» Task goal: Copy out, word for word, the lines from the start of the data below through the line containing "an IHC histopathology", and no others.

» Working data:
"""
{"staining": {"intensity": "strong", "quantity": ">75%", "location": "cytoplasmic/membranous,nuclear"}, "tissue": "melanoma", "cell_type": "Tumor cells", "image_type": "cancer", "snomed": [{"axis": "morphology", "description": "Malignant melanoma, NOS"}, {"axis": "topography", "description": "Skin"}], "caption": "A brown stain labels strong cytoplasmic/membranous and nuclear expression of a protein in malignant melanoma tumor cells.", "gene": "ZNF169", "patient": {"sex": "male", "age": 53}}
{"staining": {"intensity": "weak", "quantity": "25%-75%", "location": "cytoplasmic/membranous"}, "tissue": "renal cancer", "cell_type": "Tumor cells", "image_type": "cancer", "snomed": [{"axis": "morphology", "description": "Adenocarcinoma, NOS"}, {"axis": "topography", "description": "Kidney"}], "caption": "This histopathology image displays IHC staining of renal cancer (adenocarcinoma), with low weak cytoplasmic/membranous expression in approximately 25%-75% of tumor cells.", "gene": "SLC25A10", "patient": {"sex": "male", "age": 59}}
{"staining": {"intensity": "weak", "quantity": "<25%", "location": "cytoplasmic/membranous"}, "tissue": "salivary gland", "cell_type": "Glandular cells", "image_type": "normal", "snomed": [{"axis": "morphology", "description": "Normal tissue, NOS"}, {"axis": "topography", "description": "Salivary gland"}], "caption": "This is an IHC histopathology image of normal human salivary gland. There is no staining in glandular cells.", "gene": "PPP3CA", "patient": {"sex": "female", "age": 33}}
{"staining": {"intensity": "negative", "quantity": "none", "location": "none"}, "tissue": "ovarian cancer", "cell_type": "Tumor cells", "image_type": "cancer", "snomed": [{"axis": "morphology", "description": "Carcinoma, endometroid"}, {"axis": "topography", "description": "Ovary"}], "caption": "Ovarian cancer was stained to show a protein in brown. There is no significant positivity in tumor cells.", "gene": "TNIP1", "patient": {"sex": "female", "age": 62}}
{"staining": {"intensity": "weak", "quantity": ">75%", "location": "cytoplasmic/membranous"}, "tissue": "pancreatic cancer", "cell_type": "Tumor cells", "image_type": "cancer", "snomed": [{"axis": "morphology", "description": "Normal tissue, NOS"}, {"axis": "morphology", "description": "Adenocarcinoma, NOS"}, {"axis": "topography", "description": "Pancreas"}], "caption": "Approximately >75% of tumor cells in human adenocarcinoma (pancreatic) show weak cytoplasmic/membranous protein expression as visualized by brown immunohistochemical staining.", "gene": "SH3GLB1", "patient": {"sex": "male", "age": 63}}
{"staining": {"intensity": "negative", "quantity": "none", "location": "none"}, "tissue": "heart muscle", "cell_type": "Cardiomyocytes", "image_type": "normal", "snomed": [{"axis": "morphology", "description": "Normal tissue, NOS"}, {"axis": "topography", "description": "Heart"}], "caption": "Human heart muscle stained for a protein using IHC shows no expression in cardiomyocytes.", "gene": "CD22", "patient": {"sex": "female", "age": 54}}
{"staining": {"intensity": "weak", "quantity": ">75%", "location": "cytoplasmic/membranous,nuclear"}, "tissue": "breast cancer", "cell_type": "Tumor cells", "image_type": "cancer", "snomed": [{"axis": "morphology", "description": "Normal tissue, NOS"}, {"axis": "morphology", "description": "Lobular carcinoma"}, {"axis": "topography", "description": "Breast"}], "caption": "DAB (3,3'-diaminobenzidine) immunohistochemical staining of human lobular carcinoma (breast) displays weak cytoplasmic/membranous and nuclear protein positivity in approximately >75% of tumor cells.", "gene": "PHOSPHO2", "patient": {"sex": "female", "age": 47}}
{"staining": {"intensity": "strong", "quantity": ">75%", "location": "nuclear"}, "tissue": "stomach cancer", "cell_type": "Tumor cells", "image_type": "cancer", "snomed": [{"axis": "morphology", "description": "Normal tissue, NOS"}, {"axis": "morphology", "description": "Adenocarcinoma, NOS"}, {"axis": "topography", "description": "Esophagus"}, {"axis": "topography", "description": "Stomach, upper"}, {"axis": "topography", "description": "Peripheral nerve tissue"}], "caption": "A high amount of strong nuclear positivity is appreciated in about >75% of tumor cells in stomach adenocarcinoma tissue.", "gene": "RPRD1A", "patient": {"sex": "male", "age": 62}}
"""
» Reply:
{"staining": {"intensity": "strong", "quantity": ">75%", "location": "cytoplasmic/membranous,nuclear"}, "tissue": "melanoma", "cell_type": "Tumor cells", "image_type": "cancer", "snomed": [{"axis": "morphology", "description": "Malignant melanoma, NOS"}, {"axis": "topography", "description": "Skin"}], "caption": "A brown stain labels strong cytoplasmic/membranous and nuclear expression of a protein in malignant melanoma tumor cells.", "gene": "ZNF169", "patient": {"sex": "male", "age": 53}}
{"staining": {"intensity": "weak", "quantity": "25%-75%", "location": "cytoplasmic/membranous"}, "tissue": "renal cancer", "cell_type": "Tumor cells", "image_type": "cancer", "snomed": [{"axis": "morphology", "description": "Adenocarcinoma, NOS"}, {"axis": "topography", "description": "Kidney"}], "caption": "This histopathology image displays IHC staining of renal cancer (adenocarcinoma), with low weak cytoplasmic/membranous expression in approximately 25%-75% of tumor cells.", "gene": "SLC25A10", "patient": {"sex": "male", "age": 59}}
{"staining": {"intensity": "weak", "quantity": "<25%", "location": "cytoplasmic/membranous"}, "tissue": "salivary gland", "cell_type": "Glandular cells", "image_type": "normal", "snomed": [{"axis": "morphology", "description": "Normal tissue, NOS"}, {"axis": "topography", "description": "Salivary gland"}], "caption": "This is an IHC histopathology image of normal human salivary gland. There is no staining in glandular cells.", "gene": "PPP3CA", "patient": {"sex": "female", "age": 33}}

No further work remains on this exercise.